Naguère, lorsqu’un problème surgissait, on le traitait : plus ou moins bien, mais on lui apportait des solutions. Aujourd’hui, si un problème apparaît, le (ou la) responsable du moment a une phrase magique, chaque fois la même, qui fait disparaître le mal, sans le traiter. La thérapie est radicale et se résume à : « Il y a eu un dysfonctionnement. »
Pas plus tard qu’il y a quelques heures, ce samedi, me baignant dans une piscine municipale voisine, dans la région toulousaine, près de chez moi, je crois rêver en apercevant une baigneuse, en tenue très, très ample, faisant trempette dans le bassin des petits, tenue me permettant au passage de supposer – ce qui, dans ce lieu, n’était pas une information de première importance à communiquer à l’ensemble des baigneurs – qu’elle n’est pas athée.

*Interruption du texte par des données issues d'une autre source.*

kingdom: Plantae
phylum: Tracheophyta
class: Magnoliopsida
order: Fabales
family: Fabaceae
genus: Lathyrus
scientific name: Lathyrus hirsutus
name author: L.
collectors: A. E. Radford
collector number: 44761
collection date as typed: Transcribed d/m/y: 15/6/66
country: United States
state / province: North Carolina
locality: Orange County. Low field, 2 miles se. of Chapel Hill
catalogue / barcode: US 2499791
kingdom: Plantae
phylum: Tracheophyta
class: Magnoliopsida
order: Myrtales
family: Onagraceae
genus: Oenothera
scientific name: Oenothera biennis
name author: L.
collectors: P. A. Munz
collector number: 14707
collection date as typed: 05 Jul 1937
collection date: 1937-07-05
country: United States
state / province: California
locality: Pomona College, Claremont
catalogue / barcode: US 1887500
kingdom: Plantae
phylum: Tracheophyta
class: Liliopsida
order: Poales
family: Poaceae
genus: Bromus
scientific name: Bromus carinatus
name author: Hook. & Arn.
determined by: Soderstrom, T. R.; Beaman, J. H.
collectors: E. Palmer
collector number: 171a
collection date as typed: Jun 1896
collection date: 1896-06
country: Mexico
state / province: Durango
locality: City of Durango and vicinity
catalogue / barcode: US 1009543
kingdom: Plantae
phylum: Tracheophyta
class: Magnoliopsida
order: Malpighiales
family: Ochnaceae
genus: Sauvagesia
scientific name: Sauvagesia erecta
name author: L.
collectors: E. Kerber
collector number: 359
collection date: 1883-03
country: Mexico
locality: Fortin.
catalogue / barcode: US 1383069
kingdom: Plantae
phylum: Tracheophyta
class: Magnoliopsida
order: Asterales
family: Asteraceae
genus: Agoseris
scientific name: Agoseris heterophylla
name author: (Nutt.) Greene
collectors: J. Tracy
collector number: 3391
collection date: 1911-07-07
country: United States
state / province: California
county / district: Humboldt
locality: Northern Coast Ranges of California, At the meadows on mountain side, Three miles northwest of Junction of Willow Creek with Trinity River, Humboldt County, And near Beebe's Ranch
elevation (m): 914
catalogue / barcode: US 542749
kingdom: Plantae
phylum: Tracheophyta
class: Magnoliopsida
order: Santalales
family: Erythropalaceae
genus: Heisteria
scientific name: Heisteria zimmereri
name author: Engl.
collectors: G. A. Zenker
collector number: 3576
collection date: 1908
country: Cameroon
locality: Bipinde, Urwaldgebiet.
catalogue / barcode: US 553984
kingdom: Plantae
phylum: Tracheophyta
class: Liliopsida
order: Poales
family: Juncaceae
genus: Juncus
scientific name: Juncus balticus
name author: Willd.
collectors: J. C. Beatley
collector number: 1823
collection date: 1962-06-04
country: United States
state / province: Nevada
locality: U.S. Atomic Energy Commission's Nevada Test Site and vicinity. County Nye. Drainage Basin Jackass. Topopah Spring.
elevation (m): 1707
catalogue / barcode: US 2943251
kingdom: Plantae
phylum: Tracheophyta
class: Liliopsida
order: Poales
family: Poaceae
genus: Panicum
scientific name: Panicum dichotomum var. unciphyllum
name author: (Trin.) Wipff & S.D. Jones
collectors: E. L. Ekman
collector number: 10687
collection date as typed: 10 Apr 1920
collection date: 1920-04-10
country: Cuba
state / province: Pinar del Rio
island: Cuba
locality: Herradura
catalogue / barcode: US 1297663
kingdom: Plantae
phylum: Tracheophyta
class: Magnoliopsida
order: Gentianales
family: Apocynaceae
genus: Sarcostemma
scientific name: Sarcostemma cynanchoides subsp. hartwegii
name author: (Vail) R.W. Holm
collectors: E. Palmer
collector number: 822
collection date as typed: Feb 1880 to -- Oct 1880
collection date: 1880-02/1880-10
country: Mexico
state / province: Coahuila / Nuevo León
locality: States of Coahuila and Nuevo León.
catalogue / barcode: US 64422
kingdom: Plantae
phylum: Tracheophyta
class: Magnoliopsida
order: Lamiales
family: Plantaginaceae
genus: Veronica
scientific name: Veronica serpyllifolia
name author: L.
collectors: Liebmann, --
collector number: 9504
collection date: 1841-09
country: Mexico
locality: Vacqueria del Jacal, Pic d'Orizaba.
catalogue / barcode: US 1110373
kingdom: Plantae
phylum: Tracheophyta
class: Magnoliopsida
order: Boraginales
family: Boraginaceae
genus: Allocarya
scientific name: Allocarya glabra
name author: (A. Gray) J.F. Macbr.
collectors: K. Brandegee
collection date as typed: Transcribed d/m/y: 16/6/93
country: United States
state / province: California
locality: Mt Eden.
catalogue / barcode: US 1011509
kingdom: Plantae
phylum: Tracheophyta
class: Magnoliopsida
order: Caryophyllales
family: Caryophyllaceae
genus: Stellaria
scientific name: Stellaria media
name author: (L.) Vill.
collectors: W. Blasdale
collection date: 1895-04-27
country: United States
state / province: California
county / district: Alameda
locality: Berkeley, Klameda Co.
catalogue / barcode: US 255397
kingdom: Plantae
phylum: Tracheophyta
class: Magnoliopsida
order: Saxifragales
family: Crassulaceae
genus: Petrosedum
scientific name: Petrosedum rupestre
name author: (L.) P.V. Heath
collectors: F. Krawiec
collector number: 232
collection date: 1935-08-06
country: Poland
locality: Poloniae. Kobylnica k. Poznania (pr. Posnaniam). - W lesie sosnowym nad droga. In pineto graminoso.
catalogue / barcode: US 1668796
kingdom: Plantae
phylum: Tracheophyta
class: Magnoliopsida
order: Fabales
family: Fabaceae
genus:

Comme je demande, après d’autres baigneurs, à la direction d’intervenir, car une personne toute habillée est dans un bassin, on m’explique qu’il y a eu un dysfonctionnement dans le dispositif de sécurité qui contrôle l’accès au bassin. On tente de comprendre le dysfonctionnement. On m’apprend que c’est quand même un maillot de bain. Je fais état du problème d’hygiène de ce vêtement couvrant presque l’ensemble du corps alors que pour moi on ne tolère pas de short de bain qui serait un peu trop « flottant ». Mais le problème du moment est de comprendre le dysfonctionnement. Ou de fermer les yeux. Ou de noyer le poisson. Et à ma question naïve : « Mais avez-vous demandé à la personne concernée de sortir du bassin, car elle ne respecte pas le règlement intérieur ? », on me répond : « Euh, non… » En clair, le règlement intérieur n’est pas respecté, la laïcité non plus au passage, et la personne concernée n’est pas informée de ce règlement qu’elle semble ignorer, peut-être victime d’hallucinations causées par la chaleur lui montrant baigneurs et baigneuses tous en burkinis. Ou – plus sérieusement – en train d’effectuer un petit test sur le degré de soumission des baigneurs et de la municipalité du coin.
Du film admirable Les Choristes, j’ai, entre autres, retenu le principe d’action–réaction. Dans la piscine de ma ville, c’est action-soumission.
Et pourtant, le principe qui consiste à apporter une réponse à une question, voire une sanction proportionnée à un mauvais comportement (exclure d’un bassin avec courtoisie, pour irrespect du règlement) reste une base du vivre en harmonie avec les autres et permet d’élever, au sens noble du terme, ceux qui ont besoin de l’être à l’école ou dans les piscines municipales : personne agressive, pas en tenue, gestes déplacés, personnes qui enlèvent leur maillot de bain dans les vestiaires comme à la maison…
Eh bien, non, dans ma ville, le burkini peut tranquillement flotter à la piscine derrière le paravent de la complaisance et de la recherche du « dysfonctionnement ».